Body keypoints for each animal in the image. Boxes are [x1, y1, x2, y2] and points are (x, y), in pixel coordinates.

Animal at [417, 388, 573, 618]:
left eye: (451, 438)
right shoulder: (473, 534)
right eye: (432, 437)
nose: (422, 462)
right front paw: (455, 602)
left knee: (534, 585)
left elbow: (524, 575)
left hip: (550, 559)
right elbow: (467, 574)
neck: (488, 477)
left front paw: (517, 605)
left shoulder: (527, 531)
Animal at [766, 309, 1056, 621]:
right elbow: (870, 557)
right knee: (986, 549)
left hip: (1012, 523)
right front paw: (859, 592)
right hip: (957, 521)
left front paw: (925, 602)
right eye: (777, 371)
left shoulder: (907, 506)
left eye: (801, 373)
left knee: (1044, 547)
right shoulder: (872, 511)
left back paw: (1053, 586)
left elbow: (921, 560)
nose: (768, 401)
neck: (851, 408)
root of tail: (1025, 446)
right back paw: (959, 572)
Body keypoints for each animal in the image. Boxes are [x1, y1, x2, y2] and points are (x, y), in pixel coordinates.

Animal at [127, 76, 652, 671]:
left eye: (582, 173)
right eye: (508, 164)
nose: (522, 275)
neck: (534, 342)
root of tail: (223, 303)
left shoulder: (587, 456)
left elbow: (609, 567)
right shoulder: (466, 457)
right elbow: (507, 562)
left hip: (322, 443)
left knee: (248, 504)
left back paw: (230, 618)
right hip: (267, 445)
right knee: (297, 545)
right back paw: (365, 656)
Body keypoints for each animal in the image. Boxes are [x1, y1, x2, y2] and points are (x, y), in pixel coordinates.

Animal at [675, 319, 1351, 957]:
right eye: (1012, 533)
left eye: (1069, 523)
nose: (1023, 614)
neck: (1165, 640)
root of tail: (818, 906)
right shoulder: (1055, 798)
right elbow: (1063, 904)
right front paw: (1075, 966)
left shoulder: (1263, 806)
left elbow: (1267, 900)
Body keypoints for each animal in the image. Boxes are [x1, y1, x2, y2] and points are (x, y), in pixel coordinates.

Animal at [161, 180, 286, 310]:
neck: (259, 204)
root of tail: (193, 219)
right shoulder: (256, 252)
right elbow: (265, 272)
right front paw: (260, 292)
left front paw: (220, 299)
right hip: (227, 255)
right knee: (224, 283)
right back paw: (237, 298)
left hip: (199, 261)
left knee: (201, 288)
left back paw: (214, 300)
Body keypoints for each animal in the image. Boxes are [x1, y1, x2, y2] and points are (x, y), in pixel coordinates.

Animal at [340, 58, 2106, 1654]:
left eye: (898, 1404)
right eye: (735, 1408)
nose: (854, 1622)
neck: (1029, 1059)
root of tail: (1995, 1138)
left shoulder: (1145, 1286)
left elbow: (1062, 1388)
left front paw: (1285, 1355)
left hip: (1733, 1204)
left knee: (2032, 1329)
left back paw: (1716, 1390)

===============

The lines above from the one containing "left knee: (1044, 547)" through the one containing "left hip: (322, 443)" are to be set down exactly, and no others.

Expected output =
left knee: (1044, 547)
right shoulder: (872, 511)
left back paw: (1053, 586)
left elbow: (921, 560)
nose: (768, 401)
neck: (851, 408)
root of tail: (1025, 446)
right back paw: (959, 572)
Body keypoints for each animal in the image. Boxes are [x1, y1, x2, y2] and points are (x, y), in pixel coordinates.

Animal at [127, 76, 652, 671]:
left eye: (582, 173)
right eye: (508, 164)
nose: (522, 275)
neck: (534, 342)
root of tail: (223, 303)
left shoulder: (587, 456)
left elbow: (609, 567)
right shoulder: (466, 457)
right elbow: (507, 562)
left hip: (322, 443)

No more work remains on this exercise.